If you have an Elastic Load Balancer (ELB) for your website (which would be the case if you have enabled HTTPS for your website), instead of changing the A Records entry, change the CNAME entry for your domain name. In your DNS provider's web interface, change the CNAME entry for your domain name to point to the URL of your Acquia Cloud environment, which will be the URL of your Elastic Load Balancer and which is listed on your Acquia Cloud Domain page at Cloud > Domains. Don't use a DNS A Record to point to the underlying IP address of the ELB, since the IP address may change from time to time.

URL of the ELB

For example, suppose your website's domain name is www.example.com and your Prod environment's URL is ab-1234-us-east-1.elb.amazonaws.com. Set the CNAME entry for www.example.com to ab-1234-us-east-1.elb.amazonaws.com.

Using an Elastic IP address

An Acquia Cloud website can use an Elastic IP Address (EIPs) in order to have a static IP address assigned to its server instance. Without an Elastic IP, your instances' IP addresses are subject to change at any time as the underlying hardware is relaunched or replaced. For most purposes, that doesn't make a difference for Acquia Cloud websites. However, you might want to use EIPs if it is important to you to maintain the same IP address, for example, so that you can add them to a whitelist, integrate them with a Single-Sign-On (SSO) solution, or with a third-party service that requires a static IP address.

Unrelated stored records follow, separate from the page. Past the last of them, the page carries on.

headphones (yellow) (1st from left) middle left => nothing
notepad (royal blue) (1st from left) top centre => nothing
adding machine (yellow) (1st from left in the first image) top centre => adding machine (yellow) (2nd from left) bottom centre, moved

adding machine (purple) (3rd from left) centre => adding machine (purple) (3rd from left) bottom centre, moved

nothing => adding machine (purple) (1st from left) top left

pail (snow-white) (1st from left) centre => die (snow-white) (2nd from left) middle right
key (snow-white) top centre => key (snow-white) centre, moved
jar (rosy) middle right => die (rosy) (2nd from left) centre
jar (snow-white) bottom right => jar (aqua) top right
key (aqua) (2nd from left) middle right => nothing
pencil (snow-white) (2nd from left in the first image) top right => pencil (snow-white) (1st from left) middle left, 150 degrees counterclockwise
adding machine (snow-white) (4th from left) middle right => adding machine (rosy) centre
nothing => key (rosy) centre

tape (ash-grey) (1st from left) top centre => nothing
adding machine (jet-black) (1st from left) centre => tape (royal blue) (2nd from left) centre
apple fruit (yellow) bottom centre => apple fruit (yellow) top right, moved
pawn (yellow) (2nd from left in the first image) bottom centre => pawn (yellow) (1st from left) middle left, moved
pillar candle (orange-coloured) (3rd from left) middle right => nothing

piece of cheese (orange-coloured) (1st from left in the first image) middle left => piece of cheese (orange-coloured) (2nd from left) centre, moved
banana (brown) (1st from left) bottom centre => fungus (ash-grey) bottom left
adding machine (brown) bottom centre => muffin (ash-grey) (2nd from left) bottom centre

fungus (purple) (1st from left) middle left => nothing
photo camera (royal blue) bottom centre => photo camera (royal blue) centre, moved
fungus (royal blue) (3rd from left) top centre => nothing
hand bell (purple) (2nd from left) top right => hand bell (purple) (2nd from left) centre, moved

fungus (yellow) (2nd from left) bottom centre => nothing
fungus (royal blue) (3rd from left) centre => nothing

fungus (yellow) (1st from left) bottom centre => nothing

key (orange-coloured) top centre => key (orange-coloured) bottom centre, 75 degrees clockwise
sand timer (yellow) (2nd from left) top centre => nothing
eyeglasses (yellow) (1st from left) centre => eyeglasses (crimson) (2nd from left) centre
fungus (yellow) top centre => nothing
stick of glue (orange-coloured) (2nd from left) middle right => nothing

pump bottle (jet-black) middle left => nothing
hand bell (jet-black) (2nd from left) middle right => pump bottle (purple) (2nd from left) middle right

An EIP persists when a server is relaunched or rebooted. It will be lost if a server is suspended, for example after being removed due to a downsize.

Using only instances with whitelisted EIPs can reduce your flexibility if you need additional server capacity to meet increased application traffic. While Acquia can quickly provision new instances for your application in response to demand, if your entire application depends on all instances having a known EIP, the additional instances can't be brought into service until the new EIPs associated with them can be added to your whitelist or other system.

Changes to IP addresses

If you have an existing website hosted on Acquia Cloud Enterprise and you move it to Acquia Cloud Shield with VPN, your IP address will change. This includes any elastic IP addresses (EIPs). IP addresses cannot be moved into or out of a VPC.

As a result, when you set up your website in Acquia Cloud Shield with VPN, you need to point the DNS records of your website to the new IP address within the VPC. See Acquia Cloud Shield.